To address a possible confusion: it might seem that the set ${aaBB, aaBb, AaBB, AaBb}$ should also be open, since these are the only genotypes that can cross with $AAbb$ to have a child with one of the genotypes in $B_\mathtt{aaBb} = {aaBb, AaBb}$, and since this is another open set we would be able to verify when its child has one of these genotypes. But this is not a possible experiment, becuase to be sure of the result, we would have to be sure that we crossed the individual with a person of genotype $AAbb$. But this genotype can't be verified! We wouldn't be able to verify that the person with whom they are reproducing has genotype $AAbb$, but rather just that they belong to $B_\mathtt{AAbb} = {AAbb, Aabb}$, and if we cross any bald person with someone having a genotype of either $AAbb$ or $Aabb$, the result could be a child of $B_\mathtt{aaBb}$. It's because of this that $B_\mathtt{aaBB}$ is distinct from ${aaBB, aaBb, AaBB, AaBb}$, and instead equals the set of all genotypes giving rise to baldness.

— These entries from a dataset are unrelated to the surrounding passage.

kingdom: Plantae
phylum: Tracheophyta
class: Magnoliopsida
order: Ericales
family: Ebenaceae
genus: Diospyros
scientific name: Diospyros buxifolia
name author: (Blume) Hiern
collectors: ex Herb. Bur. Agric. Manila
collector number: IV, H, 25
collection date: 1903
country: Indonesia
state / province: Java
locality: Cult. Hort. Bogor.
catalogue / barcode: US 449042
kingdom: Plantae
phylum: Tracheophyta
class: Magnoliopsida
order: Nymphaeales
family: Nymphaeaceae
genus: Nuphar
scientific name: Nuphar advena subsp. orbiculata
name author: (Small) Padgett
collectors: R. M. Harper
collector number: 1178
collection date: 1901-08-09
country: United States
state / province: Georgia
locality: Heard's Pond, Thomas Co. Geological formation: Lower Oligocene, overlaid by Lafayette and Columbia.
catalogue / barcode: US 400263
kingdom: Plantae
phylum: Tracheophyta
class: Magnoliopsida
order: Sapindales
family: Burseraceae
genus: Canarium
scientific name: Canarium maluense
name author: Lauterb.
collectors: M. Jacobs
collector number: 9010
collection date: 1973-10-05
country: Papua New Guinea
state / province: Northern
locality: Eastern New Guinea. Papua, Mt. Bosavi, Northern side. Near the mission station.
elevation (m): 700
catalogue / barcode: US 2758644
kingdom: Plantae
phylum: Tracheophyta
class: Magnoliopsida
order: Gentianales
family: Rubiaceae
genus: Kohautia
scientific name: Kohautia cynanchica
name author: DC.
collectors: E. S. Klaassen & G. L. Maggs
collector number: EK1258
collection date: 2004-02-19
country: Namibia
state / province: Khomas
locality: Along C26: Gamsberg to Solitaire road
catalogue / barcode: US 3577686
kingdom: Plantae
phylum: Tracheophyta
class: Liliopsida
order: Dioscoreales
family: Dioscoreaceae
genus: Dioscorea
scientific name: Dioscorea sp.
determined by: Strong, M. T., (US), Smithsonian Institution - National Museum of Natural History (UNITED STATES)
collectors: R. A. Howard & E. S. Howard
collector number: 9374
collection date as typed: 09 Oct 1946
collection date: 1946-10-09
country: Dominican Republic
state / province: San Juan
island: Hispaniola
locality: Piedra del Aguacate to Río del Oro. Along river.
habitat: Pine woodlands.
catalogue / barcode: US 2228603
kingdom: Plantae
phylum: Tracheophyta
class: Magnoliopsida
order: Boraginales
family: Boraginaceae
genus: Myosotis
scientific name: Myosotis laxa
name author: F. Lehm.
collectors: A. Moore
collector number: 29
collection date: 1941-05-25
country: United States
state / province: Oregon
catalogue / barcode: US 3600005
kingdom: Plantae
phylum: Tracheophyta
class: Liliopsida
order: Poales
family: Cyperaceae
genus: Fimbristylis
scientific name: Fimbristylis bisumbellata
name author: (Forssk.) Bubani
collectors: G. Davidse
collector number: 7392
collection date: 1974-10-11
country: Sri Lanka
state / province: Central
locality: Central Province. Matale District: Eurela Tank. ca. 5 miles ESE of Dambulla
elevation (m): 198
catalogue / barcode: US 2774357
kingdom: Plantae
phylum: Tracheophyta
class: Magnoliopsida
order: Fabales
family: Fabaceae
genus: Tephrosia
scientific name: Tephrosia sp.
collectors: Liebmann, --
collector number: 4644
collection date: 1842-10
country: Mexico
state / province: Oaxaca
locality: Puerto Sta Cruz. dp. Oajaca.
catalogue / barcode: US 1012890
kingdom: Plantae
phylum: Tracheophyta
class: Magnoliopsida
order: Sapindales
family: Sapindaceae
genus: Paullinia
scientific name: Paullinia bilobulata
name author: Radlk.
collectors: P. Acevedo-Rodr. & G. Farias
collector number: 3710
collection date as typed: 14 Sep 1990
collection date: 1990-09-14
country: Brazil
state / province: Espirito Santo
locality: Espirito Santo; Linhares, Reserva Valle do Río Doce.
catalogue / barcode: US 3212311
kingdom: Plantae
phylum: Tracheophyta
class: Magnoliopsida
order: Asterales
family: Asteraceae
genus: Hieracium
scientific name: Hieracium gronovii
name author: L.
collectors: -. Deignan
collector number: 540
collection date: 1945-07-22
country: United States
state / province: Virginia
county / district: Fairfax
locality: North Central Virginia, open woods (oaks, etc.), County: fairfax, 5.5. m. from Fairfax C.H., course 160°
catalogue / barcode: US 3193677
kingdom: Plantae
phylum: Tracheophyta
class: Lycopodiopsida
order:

Here are some more cases to consider. They're purely theoretical and I have no idea whether they have any basis in real genetics.

  1. Imagine that there are three alleles $A_0,A_1,A_2$ for a gene that encode three distinct phenotypes and are such that $A_0$ is totally dominant over $A_1$, $A_1$ is totally dominant over $A_2$ and $A_2$ is totally dominant over $A_0$. Can you draw the topology on the $6$ possible genotypes that describes what can be deduced about the genotype of an organism?
  2. Consider the case of the flowers that we described at the beginning of the post, but this time suppose that there's a disease (that spreads randomly, and isn't necessarily heritable) that causes a plant to have blue flowers regardless of its genotype. Each plant can have any of the three genotypes $PP,Pp, pp$ but can also either have the disease or not have the disease, so that there are $6$ possible states and only three possible colors. Find the corresponding topology. What if the disease gives rise to purple flowers? Or white flowers?
  3. Consider once more the example with genes controlling hair color and baldness. What would the topology be if baldness were recessive instead of dominant?